Modern software teams often rely on Jenkins for continuous integration, deployment, and infrastructure automation. However, interacting with Jenkins through its REST API requires manual authentication, endpoint management, and data parsing—tasks that are tedious to perform in a conversational AI setting. The Jenkins MCP Server abstracts these complexities, providing a standardized MCP interface that AI assistants can call with simple prompts. This eliminates the need for developers to write custom API wrappers or remember specific Jenkins endpoints, thereby reducing friction when integrating CI/CD workflows into AI‑driven development pipelines.

Core Functionality

At its heart, the server exposes a set of MCP resources that mirror common Jenkins operations:

  • Job Management – Create, delete, or query job configurations and statuses.
  • Build Control – Trigger builds, monitor progress, and fetch console logs.
  • Parameter Handling – Retrieve and set job parameters to customize build runs.
  • Credential Access – Securely retrieve credentials stored in Jenkins for use by the AI assistant.

By mapping these operations to MCP endpoints, an AI client can request a build or fetch the latest test results simply by issuing a natural‑language instruction. The server handles authentication, request routing, and response formatting behind the scenes.

Key Features

  • FastAPI Backbone – High‑performance, asynchronous request handling ensures low latency when the AI assistant queries Jenkins.
  • Local Ollama Integration – The server is optimized to run with a locally hosted Ollama LLM, enabling instant feedback loops without external API calls.
  • MCP‑Compliant – Adheres strictly to MCP specifications, ensuring compatibility with any MCP‑aware client.
  • Extensible Resource Model – Developers can easily add custom resources or extend existing ones to fit specialized Jenkins setups.
  • Secure Credential Management – Credentials are never exposed in plain text; the server retrieves them securely from Jenkins and passes only what is needed to the AI.

Use Cases

  1. Automated Release Notes – An AI assistant can pull build logs and test results to generate comprehensive release documentation.
  2. CI/CD Troubleshooting – Developers ask the assistant why a build failed; it queries Jenkins, retrieves logs, and suggests fixes.
  3. Dynamic Pipeline Creation – New projects can be scaffolded by having the AI create and configure Jenkins jobs on demand.
  4. Continuous Feedback – During code reviews, the assistant can trigger quick builds and return status updates in real time.
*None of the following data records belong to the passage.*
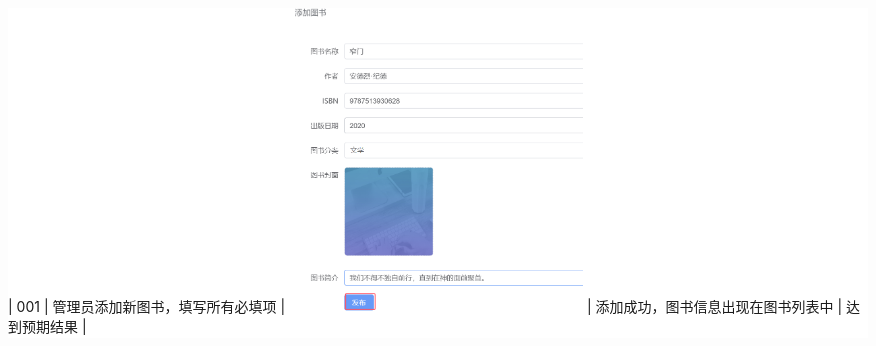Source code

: | 001      | 管理员添加新图书，填写所有必填项 | <img src="./assets/image-20241127202813595.png" style="zoom:33%;" /> | 添加成功，图书信息出现在图书列表中       | 达到预期结果 |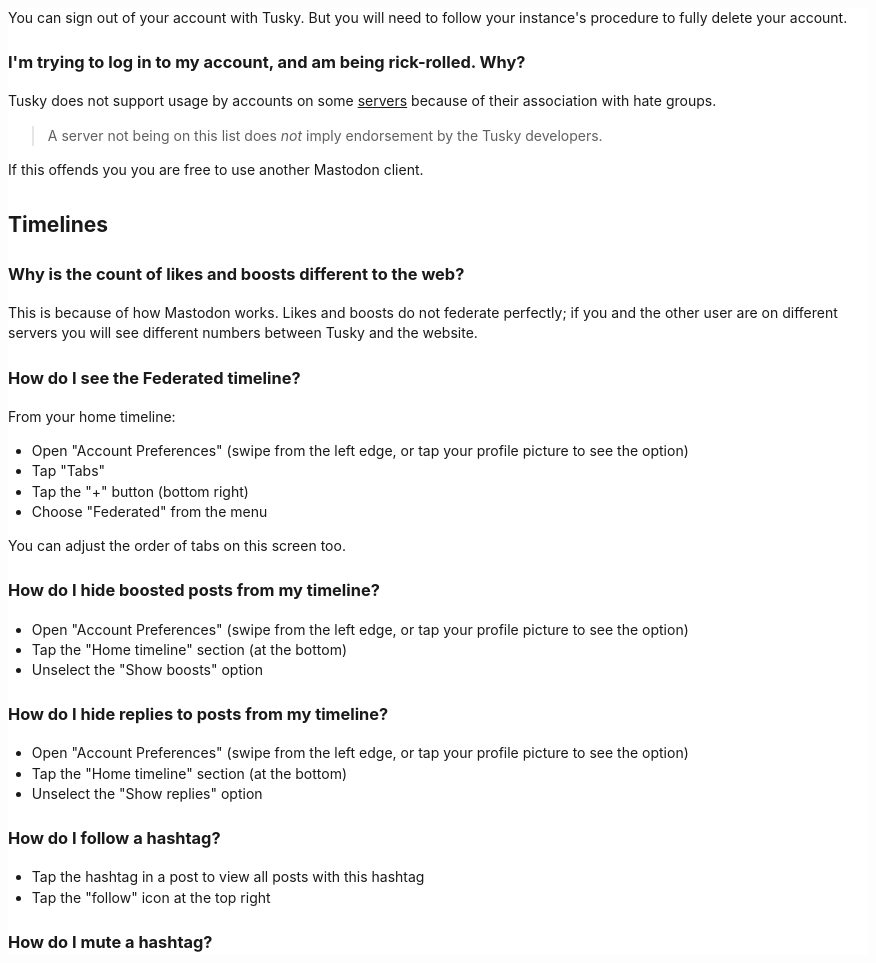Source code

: You can sign out of your account with Tusky. But you will need to follow your instance's procedure to fully delete your account.

### I'm trying to log in to my account, and am being rick-rolled. Why?

Tusky does not support usage by accounts on some [servers](https://github.com/tuskyapp/Tusky/blob/develop/app/src/main/res/values/donottranslate.xml#L160) because of their association with hate groups.

> A server not being on this list does *not* imply endorsement by the Tusky developers.

If this offends you you are free to use another Mastodon client.

## Timelines

### Why is the count of likes and boosts different to the web?

This is because of how Mastodon works. Likes and boosts do not federate perfectly; if you and the other user are on different servers you will see different numbers between Tusky and the website.

### How do I see the Federated timeline?

From your home timeline:

- Open "Account Preferences" (swipe from the left edge, or tap your profile picture to see the option)
- Tap "Tabs"
- Tap the "+" button (bottom right)
- Choose "Federated" from the menu

You can adjust the order of tabs on this screen too.

### How do I hide boosted posts from my timeline?

- Open "Account Preferences" (swipe from the left edge, or tap your profile picture to see the option)
- Tap the "Home timeline" section (at the bottom)
- Unselect the "Show boosts" option

### How do I hide replies to posts from my timeline?

- Open "Account Preferences" (swipe from the left edge, or tap your profile picture to see the option)
- Tap the "Home timeline" section (at the bottom)
- Unselect the "Show replies" option

### How do I follow a hashtag?

- Tap the hashtag in a post to view all posts with this hashtag
- Tap the "follow" icon at the top right

### How do I mute a hashtag?
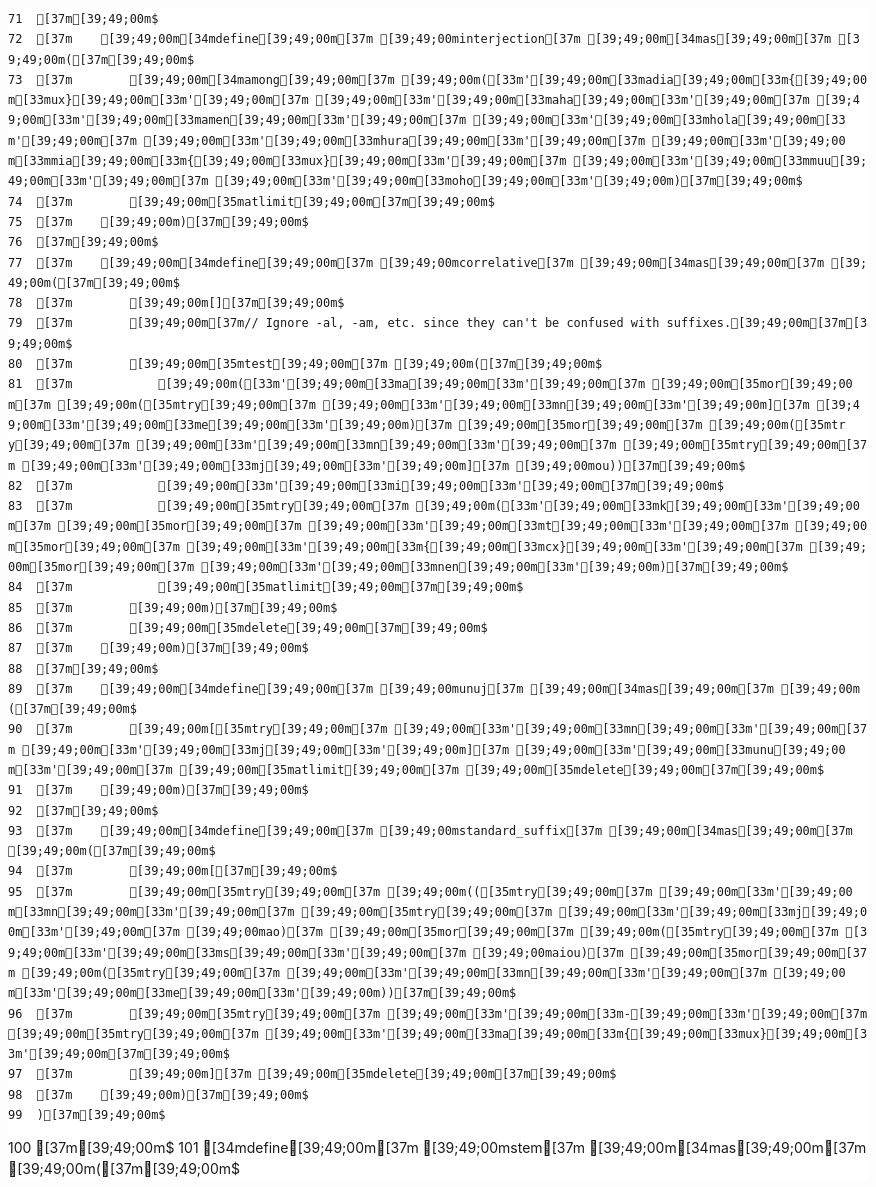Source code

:    71	[37m[39;49;00m$
    72	[37m    [39;49;00m[34mdefine[39;49;00m[37m [39;49;00minterjection[37m [39;49;00m[34mas[39;49;00m[37m [39;49;00m([37m[39;49;00m$
    73	[37m        [39;49;00m[34mamong[39;49;00m[37m [39;49;00m([33m'[39;49;00m[33madia[39;49;00m[33m{[39;49;00m[33mux}[39;49;00m[33m'[39;49;00m[37m [39;49;00m[33m'[39;49;00m[33maha[39;49;00m[33m'[39;49;00m[37m [39;49;00m[33m'[39;49;00m[33mamen[39;49;00m[33m'[39;49;00m[37m [39;49;00m[33m'[39;49;00m[33mhola[39;49;00m[33m'[39;49;00m[37m [39;49;00m[33m'[39;49;00m[33mhura[39;49;00m[33m'[39;49;00m[37m [39;49;00m[33m'[39;49;00m[33mmia[39;49;00m[33m{[39;49;00m[33mux}[39;49;00m[33m'[39;49;00m[37m [39;49;00m[33m'[39;49;00m[33mmuu[39;49;00m[33m'[39;49;00m[37m [39;49;00m[33m'[39;49;00m[33moho[39;49;00m[33m'[39;49;00m)[37m[39;49;00m$
    74	[37m        [39;49;00m[35matlimit[39;49;00m[37m[39;49;00m$
    75	[37m    [39;49;00m)[37m[39;49;00m$
    76	[37m[39;49;00m$
    77	[37m    [39;49;00m[34mdefine[39;49;00m[37m [39;49;00mcorrelative[37m [39;49;00m[34mas[39;49;00m[37m [39;49;00m([37m[39;49;00m$
    78	[37m        [39;49;00m[][37m[39;49;00m$
    79	[37m        [39;49;00m[37m// Ignore -al, -am, etc. since they can't be confused with suffixes.[39;49;00m[37m[39;49;00m$
    80	[37m        [39;49;00m[35mtest[39;49;00m[37m [39;49;00m([37m[39;49;00m$
    81	[37m            [39;49;00m([33m'[39;49;00m[33ma[39;49;00m[33m'[39;49;00m[37m [39;49;00m[35mor[39;49;00m[37m [39;49;00m([35mtry[39;49;00m[37m [39;49;00m[33m'[39;49;00m[33mn[39;49;00m[33m'[39;49;00m][37m [39;49;00m[33m'[39;49;00m[33me[39;49;00m[33m'[39;49;00m)[37m [39;49;00m[35mor[39;49;00m[37m [39;49;00m([35mtry[39;49;00m[37m [39;49;00m[33m'[39;49;00m[33mn[39;49;00m[33m'[39;49;00m[37m [39;49;00m[35mtry[39;49;00m[37m [39;49;00m[33m'[39;49;00m[33mj[39;49;00m[33m'[39;49;00m][37m [39;49;00mou))[37m[39;49;00m$
    82	[37m            [39;49;00m[33m'[39;49;00m[33mi[39;49;00m[33m'[39;49;00m[37m[39;49;00m$
    83	[37m            [39;49;00m[35mtry[39;49;00m[37m [39;49;00m([33m'[39;49;00m[33mk[39;49;00m[33m'[39;49;00m[37m [39;49;00m[35mor[39;49;00m[37m [39;49;00m[33m'[39;49;00m[33mt[39;49;00m[33m'[39;49;00m[37m [39;49;00m[35mor[39;49;00m[37m [39;49;00m[33m'[39;49;00m[33m{[39;49;00m[33mcx}[39;49;00m[33m'[39;49;00m[37m [39;49;00m[35mor[39;49;00m[37m [39;49;00m[33m'[39;49;00m[33mnen[39;49;00m[33m'[39;49;00m)[37m[39;49;00m$
    84	[37m            [39;49;00m[35matlimit[39;49;00m[37m[39;49;00m$
    85	[37m        [39;49;00m)[37m[39;49;00m$
    86	[37m        [39;49;00m[35mdelete[39;49;00m[37m[39;49;00m$
    87	[37m    [39;49;00m)[37m[39;49;00m$
    88	[37m[39;49;00m$
    89	[37m    [39;49;00m[34mdefine[39;49;00m[37m [39;49;00munuj[37m [39;49;00m[34mas[39;49;00m[37m [39;49;00m([37m[39;49;00m$
    90	[37m        [39;49;00m[[35mtry[39;49;00m[37m [39;49;00m[33m'[39;49;00m[33mn[39;49;00m[33m'[39;49;00m[37m [39;49;00m[33m'[39;49;00m[33mj[39;49;00m[33m'[39;49;00m][37m [39;49;00m[33m'[39;49;00m[33munu[39;49;00m[33m'[39;49;00m[37m [39;49;00m[35matlimit[39;49;00m[37m [39;49;00m[35mdelete[39;49;00m[37m[39;49;00m$
    91	[37m    [39;49;00m)[37m[39;49;00m$
    92	[37m[39;49;00m$
    93	[37m    [39;49;00m[34mdefine[39;49;00m[37m [39;49;00mstandard_suffix[37m [39;49;00m[34mas[39;49;00m[37m [39;49;00m([37m[39;49;00m$
    94	[37m        [39;49;00m[[37m[39;49;00m$
    95	[37m        [39;49;00m[35mtry[39;49;00m[37m [39;49;00m(([35mtry[39;49;00m[37m [39;49;00m[33m'[39;49;00m[33mn[39;49;00m[33m'[39;49;00m[37m [39;49;00m[35mtry[39;49;00m[37m [39;49;00m[33m'[39;49;00m[33mj[39;49;00m[33m'[39;49;00m[37m [39;49;00mao)[37m [39;49;00m[35mor[39;49;00m[37m [39;49;00m([35mtry[39;49;00m[37m [39;49;00m[33m'[39;49;00m[33ms[39;49;00m[33m'[39;49;00m[37m [39;49;00maiou)[37m [39;49;00m[35mor[39;49;00m[37m [39;49;00m([35mtry[39;49;00m[37m [39;49;00m[33m'[39;49;00m[33mn[39;49;00m[33m'[39;49;00m[37m [39;49;00m[33m'[39;49;00m[33me[39;49;00m[33m'[39;49;00m))[37m[39;49;00m$
    96	[37m        [39;49;00m[35mtry[39;49;00m[37m [39;49;00m[33m'[39;49;00m[33m-[39;49;00m[33m'[39;49;00m[37m [39;49;00m[35mtry[39;49;00m[37m [39;49;00m[33m'[39;49;00m[33ma[39;49;00m[33m{[39;49;00m[33mux}[39;49;00m[33m'[39;49;00m[37m[39;49;00m$
    97	[37m        [39;49;00m][37m [39;49;00m[35mdelete[39;49;00m[37m[39;49;00m$
    98	[37m    [39;49;00m)[37m[39;49;00m$
    99	)[37m[39;49;00m$
   100	[37m[39;49;00m$
   101	[34mdefine[39;49;00m[37m [39;49;00mstem[37m [39;49;00m[34mas[39;49;00m[37m [39;49;00m([37m[39;49;00m$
Integration with AI Workflows

To integrate, a developer simply points an MCP‑enabled assistant at the server’s base URL. The assistant then uses its built‑in tool invocation syntax to call Jenkins operations, such as or . The server translates these calls into Jenkins API requests, returning structured JSON that the assistant can embed in its responses. Because MCP abstracts authentication and error handling, developers can focus on crafting richer prompts rather than managing API intricacies.

Unique Advantages

  • Seamless Local LLM Operation – Running with Ollama means no external latency or cost, making it ideal for on‑premise or privacy‑conscious environments.
  • Unified AI–CI/CD Interface – Developers no longer need separate tools for CI/CD and AI; a single MCP server handles both.
  • Rapid Prototyping – The lightweight FastAPI setup allows teams to spin up a fully functional AI‑powered Jenkins interface within minutes, accelerating experimentation and adoption.

In summary, the Jenkins MCP Server turns a complex CI/CD platform into an intuitive conversational resource for AI assistants, streamlining development workflows and unlocking new possibilities for automated build management, monitoring, and troubleshooting.